**WHAT IS EXPECTED:**
What follows are records. Restate all of them word for word.

---- RECORD EXTRACTS

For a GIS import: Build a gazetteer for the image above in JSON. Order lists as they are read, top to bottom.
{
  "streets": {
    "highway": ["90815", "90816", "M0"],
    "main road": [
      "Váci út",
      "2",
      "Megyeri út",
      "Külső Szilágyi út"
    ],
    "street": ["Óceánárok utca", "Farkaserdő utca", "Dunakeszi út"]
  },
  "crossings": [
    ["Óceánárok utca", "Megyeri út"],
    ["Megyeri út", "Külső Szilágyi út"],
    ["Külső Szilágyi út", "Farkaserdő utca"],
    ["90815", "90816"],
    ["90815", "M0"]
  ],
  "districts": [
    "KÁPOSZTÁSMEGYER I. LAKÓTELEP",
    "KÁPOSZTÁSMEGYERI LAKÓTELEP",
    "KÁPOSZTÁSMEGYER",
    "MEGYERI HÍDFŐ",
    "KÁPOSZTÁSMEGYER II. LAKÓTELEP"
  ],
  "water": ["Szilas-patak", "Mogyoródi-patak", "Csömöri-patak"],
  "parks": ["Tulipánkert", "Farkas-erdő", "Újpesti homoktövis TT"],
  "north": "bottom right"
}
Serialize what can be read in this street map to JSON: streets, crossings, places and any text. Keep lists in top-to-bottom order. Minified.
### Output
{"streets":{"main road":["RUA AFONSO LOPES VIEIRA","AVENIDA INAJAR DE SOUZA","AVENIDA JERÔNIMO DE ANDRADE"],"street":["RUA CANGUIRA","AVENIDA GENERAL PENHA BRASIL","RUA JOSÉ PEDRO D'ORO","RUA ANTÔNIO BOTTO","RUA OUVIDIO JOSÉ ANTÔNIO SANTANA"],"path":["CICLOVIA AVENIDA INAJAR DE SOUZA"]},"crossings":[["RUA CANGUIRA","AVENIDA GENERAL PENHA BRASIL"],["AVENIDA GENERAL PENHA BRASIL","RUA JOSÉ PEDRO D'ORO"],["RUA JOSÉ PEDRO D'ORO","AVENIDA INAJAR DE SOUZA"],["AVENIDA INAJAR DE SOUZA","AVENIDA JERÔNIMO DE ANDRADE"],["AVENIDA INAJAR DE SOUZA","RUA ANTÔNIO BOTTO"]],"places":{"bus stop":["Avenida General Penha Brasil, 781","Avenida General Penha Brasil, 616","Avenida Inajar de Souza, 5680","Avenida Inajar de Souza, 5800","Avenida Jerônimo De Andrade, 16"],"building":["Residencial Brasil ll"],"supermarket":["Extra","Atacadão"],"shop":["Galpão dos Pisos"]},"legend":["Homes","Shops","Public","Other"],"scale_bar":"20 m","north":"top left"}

--------

**TASK RESULT:**
For a GIS import: Build a gazetteer for the image above in JSON. Order lists as they are read, top to bottom.
{
  "streets": {
    "highway": ["90815", "90816", "M0"],
    "main road": [
      "Váci út",
      "2",
      "Megyeri út",
      "Külső Szilágyi út"
    ],
    "street": ["Óceánárok utca", "Farkaserdő utca", "Dunakeszi út"]
  },
  "crossings": [
    ["Óceánárok utca", "Megyeri út"],
    ["Megyeri út", "Külső Szilágyi út"],
    ["Külső Szilágyi út", "Farkaserdő utca"],
    ["90815", "90816"],
    ["90815", "M0"]
  ],
  "districts": [
    "KÁPOSZTÁSMEGYER I. LAKÓTELEP",
    "KÁPOSZTÁSMEGYERI LAKÓTELEP",
    "KÁPOSZTÁSMEGYER",
    "MEGYERI HÍDFŐ",
    "KÁPOSZTÁSMEGYER II. LAKÓTELEP"
  ],
  "water": ["Szilas-patak", "Mogyoródi-patak", "Csömöri-patak"],
  "parks": ["Tulipánkert", "Farkas-erdő", "Újpesti homoktövis TT"],
  "north": "bottom right"
}
Serialize what can be read in this street map to JSON: streets, crossings, places and any text. Keep lists in top-to-bottom order. Minified.
### Output
{"streets":{"main road":["RUA AFONSO LOPES VIEIRA","AVENIDA INAJAR DE SOUZA","AVENIDA JERÔNIMO DE ANDRADE"],"street":["RUA CANGUIRA","AVENIDA GENERAL PENHA BRASIL","RUA JOSÉ PEDRO D'ORO","RUA ANTÔNIO BOTTO","RUA OUVIDIO JOSÉ ANTÔNIO SANTANA"],"path":["CICLOVIA AVENIDA INAJAR DE SOUZA"]},"crossings":[["RUA CANGUIRA","AVENIDA GENERAL PENHA BRASIL"],["AVENIDA GENERAL PENHA BRASIL","RUA JOSÉ PEDRO D'ORO"],["RUA JOSÉ PEDRO D'ORO","AVENIDA INAJAR DE SOUZA"],["AVENIDA INAJAR DE SOUZA","AVENIDA JERÔNIMO DE ANDRADE"],["AVENIDA INAJAR DE SOUZA","RUA ANTÔNIO BOTTO"]],"places":{"bus stop":["Avenida General Penha Brasil, 781","Avenida General Penha Brasil, 616","Avenida Inajar de Souza, 5680","Avenida Inajar de Souza, 5800","Avenida Jerônimo De Andrade, 16"],"building":["Residencial Brasil ll"],"supermarket":["Extra","Atacadão"],"shop":["Galpão dos Pisos"]},"legend":["Homes","Shops","Public","Other"],"scale_bar":"20 m","north":"top left"}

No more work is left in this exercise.